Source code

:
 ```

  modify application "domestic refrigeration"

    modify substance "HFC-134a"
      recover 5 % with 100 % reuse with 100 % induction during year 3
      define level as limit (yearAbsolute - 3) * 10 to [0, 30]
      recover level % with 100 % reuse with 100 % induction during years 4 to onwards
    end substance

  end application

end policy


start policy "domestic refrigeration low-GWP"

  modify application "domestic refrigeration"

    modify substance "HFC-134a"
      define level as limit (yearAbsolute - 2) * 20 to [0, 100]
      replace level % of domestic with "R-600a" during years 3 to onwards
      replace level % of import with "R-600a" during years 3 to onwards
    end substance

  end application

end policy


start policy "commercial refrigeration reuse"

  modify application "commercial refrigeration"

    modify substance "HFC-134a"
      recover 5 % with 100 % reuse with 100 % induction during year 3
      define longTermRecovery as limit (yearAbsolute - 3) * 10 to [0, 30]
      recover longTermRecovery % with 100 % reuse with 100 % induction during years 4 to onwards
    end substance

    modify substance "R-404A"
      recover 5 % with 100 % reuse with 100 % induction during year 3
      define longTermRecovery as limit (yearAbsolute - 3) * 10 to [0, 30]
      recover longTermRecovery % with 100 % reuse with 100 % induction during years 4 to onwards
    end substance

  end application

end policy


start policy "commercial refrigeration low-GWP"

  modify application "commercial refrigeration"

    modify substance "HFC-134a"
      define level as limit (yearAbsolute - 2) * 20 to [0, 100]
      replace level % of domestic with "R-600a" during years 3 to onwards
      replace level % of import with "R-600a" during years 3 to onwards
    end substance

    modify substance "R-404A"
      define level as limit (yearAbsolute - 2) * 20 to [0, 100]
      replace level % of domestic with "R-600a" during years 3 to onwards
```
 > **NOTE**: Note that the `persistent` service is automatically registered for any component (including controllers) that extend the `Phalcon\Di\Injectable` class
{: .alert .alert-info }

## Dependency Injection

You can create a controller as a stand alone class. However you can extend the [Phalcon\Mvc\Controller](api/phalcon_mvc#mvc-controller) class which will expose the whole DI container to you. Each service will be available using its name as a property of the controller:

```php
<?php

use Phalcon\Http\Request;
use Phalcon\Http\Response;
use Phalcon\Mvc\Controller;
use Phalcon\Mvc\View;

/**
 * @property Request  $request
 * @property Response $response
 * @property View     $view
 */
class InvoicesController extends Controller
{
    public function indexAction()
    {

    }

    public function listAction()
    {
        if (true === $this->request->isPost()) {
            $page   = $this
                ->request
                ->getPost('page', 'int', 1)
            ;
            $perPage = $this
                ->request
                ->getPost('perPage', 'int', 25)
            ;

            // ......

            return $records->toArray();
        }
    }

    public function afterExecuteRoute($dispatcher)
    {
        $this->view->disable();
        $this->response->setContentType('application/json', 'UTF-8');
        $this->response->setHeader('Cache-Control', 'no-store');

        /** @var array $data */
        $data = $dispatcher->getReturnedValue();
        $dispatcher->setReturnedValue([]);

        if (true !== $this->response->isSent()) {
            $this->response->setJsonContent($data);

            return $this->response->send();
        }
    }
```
----
WHAT YOU SHOULD DO
The answer must be an exact copy of every entry.

FINISHED EXERCISE
Source code

:
 ```

  modify application "domestic refrigeration"

    modify substance "HFC-134a"
      recover 5 % with 100 % reuse with 100 % induction during year 3
      define level as limit (yearAbsolute - 3) * 10 to [0, 30]
      recover level % with 100 % reuse with 100 % induction during years 4 to onwards
    end substance

  end application

end policy


start policy "domestic refrigeration low-GWP"

  modify application "domestic refrigeration"

    modify substance "HFC-134a"
      define level as limit (yearAbsolute - 2) * 20 to [0, 100]
      replace level % of domestic with "R-600a" during years 3 to onwards
      replace level % of import with "R-600a" during years 3 to onwards
    end substance

  end application

end policy


start policy "commercial refrigeration reuse"

  modify application "commercial refrigeration"

    modify substance "HFC-134a"
      recover 5 % with 100 % reuse with 100 % induction during year 3
      define longTermRecovery as limit (yearAbsolute - 3) * 10 to [0, 30]
      recover longTermRecovery % with 100 % reuse with 100 % induction during years 4 to onwards
    end substance

    modify substance "R-404A"
      recover 5 % with 100 % reuse with 100 % induction during year 3
      define longTermRecovery as limit (yearAbsolute - 3) * 10 to [0, 30]
      recover longTermRecovery % with 100 % reuse with 100 % induction during years 4 to onwards
    end substance

  end application

end policy


start policy "commercial refrigeration low-GWP"

  modify application "commercial refrigeration"

    modify substance "HFC-134a"
      define level as limit (yearAbsolute - 2) * 20 to [0, 100]
      replace level % of domestic with "R-600a" during years 3 to onwards
      replace level % of import with "R-600a" during years 3 to onwards
    end substance

    modify substance "R-404A"
      define level as limit (yearAbsolute - 2) * 20 to [0, 100]
      replace level % of domestic with "R-600a" during years 3 to onwards
```
 > **NOTE**: Note that the `persistent` service is automatically registered for any component (including controllers) that extend the `Phalcon\Di\Injectable` class
{: .alert .alert-info }

## Dependency Injection

You can create a controller as a stand alone class. However you can extend the [Phalcon\Mvc\Controller](api/phalcon_mvc#mvc-controller) class which will expose the whole DI container to you. Each service will be available using its name as a property of the controller:

```php
<?php

use Phalcon\Http\Request;
use Phalcon\Http\Response;
use Phalcon\Mvc\Controller;
use Phalcon\Mvc\View;

/**
 * @property Request  $request
 * @property Response $response
 * @property View     $view
 */
class InvoicesController extends Controller
{
    public function indexAction()
    {

    }

    public function listAction()
    {
        if (true === $this->request->isPost()) {
            $page   = $this
                ->request
                ->getPost('page', 'int', 1)
            ;
            $perPage = $this
                ->request
                ->getPost('perPage', 'int', 25)
            ;

            // ......

            return $records->toArray();
        }
    }

    public function afterExecuteRoute($dispatcher)
    {
        $this->view->disable();
        $this->response->setContentType('application/json', 'UTF-8');
        $this->response->setHeader('Cache-Control', 'no-store');

        /** @var array $data */
        $data = $dispatcher->getReturnedValue();
        $dispatcher->setReturnedValue([]);

        if (true !== $this->response->isSent()) {
            $this->response->setJsonContent($data);

            return $this->response->send();
        }
    }
```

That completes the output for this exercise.